È stato il commissario di Acciaierie d'Italia, Giancarlo Quaranta, a fotografare il momento vissuto dall'ex Ilva. Lo ha fatto nel corso del convegno tenutosi a Napoli "Acciaio europeo: il Mediterraneo torna protagonista", organizzato da siderweb in collaborazione con Sideralba.
E, in un contesto che rimane particolarmente complicato per AdI, come evidenziato anche dai sindacati, sono significative le parole pronunciate inoltre da Riccardo Maria Monti (presidente di Gruppo Triboo) che ha ribadito l’interesse del Gruppo Jindal verso il siderurgico tarantino, in particolare «dopo la realizzazione del proprio progetto in Oman e dal bisogno del gruppo di avere un punto di sbocco per l’Italia, l’Europa e il Mediterraneo». Per la siderurgia italiana e l’area mediterranea sarà fondamentale «creare una filiera integrata che tenga conto di tutti gli attori presenti ed emergenti, come Libia, Turchia, Egitto e la nuova Siria. Il mar Mediterraneo rappresenta il futuro della nuova filiera globale dell’acciaio, caratterizzata da catene del valore più corte rispetto al passato, e l’Italia sarà centrale per la sua straordinaria capacità di competere». Questi fattori – ha concluso Monti – «spiegano il grande interesse di Jindal, anche se adesso c’è una altro attore prioritario (Baku Steel, ndr) nella trattativa».

+===+

• **ISTRUZIONI**
Trascrivi fedelmente la parte del brano sull'ex Ilva che comincia con "È stato il commissario" e prosegue fino a "collaborazione con Sideralba.".

+===+

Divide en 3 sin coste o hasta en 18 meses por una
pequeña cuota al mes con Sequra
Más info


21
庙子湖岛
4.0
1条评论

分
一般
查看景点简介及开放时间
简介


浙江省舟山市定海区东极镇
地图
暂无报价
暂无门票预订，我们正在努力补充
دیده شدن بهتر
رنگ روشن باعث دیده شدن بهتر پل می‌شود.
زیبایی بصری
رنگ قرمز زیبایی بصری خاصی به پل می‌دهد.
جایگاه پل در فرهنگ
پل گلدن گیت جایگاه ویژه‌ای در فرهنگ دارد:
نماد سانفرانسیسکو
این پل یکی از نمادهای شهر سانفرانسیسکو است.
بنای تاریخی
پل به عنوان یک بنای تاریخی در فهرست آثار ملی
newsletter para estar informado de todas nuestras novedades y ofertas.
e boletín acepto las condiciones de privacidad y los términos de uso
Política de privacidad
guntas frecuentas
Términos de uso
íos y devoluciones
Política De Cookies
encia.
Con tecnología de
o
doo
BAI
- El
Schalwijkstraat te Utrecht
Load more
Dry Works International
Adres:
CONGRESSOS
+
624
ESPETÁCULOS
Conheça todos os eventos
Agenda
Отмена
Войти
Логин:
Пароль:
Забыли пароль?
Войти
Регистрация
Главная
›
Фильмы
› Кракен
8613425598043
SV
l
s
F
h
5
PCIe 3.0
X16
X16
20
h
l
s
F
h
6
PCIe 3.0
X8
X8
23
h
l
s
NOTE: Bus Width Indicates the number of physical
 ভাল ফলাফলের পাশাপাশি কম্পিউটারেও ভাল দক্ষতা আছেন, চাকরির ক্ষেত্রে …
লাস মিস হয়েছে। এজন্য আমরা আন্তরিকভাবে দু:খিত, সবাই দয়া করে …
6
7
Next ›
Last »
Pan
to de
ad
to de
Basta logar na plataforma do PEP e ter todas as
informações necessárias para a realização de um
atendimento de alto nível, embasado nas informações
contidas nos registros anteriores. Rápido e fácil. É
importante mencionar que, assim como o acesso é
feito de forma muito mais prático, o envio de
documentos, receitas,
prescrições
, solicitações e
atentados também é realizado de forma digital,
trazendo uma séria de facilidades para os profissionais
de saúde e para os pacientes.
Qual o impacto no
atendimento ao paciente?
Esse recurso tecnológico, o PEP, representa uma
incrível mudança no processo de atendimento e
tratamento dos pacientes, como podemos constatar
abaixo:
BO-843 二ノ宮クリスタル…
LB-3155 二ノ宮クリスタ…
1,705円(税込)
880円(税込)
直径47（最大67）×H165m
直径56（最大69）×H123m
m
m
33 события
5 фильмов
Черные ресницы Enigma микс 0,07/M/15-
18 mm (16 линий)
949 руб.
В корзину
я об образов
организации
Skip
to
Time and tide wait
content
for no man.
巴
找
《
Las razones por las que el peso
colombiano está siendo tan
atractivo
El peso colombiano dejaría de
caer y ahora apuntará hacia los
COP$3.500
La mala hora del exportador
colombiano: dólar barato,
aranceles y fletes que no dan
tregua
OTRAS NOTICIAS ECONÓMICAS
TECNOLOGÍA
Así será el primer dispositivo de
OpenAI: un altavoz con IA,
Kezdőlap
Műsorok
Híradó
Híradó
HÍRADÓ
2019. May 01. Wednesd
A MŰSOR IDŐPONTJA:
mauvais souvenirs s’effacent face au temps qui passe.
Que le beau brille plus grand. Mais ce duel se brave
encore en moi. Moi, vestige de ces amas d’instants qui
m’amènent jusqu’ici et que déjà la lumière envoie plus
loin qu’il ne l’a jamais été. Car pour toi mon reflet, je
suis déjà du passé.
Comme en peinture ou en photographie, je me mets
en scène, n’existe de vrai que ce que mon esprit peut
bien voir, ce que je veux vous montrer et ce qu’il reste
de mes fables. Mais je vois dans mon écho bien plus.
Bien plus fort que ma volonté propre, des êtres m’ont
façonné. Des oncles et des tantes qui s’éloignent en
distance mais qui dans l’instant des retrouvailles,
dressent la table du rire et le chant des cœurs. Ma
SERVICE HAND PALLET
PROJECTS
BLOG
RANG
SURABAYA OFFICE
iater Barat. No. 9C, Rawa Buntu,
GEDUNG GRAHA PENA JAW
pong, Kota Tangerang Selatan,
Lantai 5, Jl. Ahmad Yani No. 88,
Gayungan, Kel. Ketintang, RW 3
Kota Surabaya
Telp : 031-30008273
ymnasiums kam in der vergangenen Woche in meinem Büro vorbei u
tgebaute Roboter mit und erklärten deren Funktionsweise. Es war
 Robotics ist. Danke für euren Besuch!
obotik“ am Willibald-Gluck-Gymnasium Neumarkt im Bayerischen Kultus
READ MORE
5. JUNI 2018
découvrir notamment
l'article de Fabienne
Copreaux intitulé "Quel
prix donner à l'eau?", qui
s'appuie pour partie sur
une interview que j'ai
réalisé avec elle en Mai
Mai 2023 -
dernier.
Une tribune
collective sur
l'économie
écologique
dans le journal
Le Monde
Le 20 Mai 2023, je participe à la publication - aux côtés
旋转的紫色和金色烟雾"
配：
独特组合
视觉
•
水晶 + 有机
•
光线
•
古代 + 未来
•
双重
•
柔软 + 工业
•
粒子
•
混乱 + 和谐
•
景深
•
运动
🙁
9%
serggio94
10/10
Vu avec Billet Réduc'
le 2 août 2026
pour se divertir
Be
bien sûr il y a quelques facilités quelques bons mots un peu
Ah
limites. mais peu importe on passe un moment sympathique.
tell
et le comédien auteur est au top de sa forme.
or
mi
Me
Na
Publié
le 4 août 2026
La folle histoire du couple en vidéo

+===+

• **SOLUZIONE**
È stato il commissario di Acciaierie d'Italia, Giancarlo Quaranta, a fotografare il momento vissuto dall'ex Ilva. Lo ha fatto nel corso del convegno tenutosi a Napoli "Acciaio europeo: il Mediterraneo torna protagonista", organizzato da siderweb in collaborazione con Sideralba.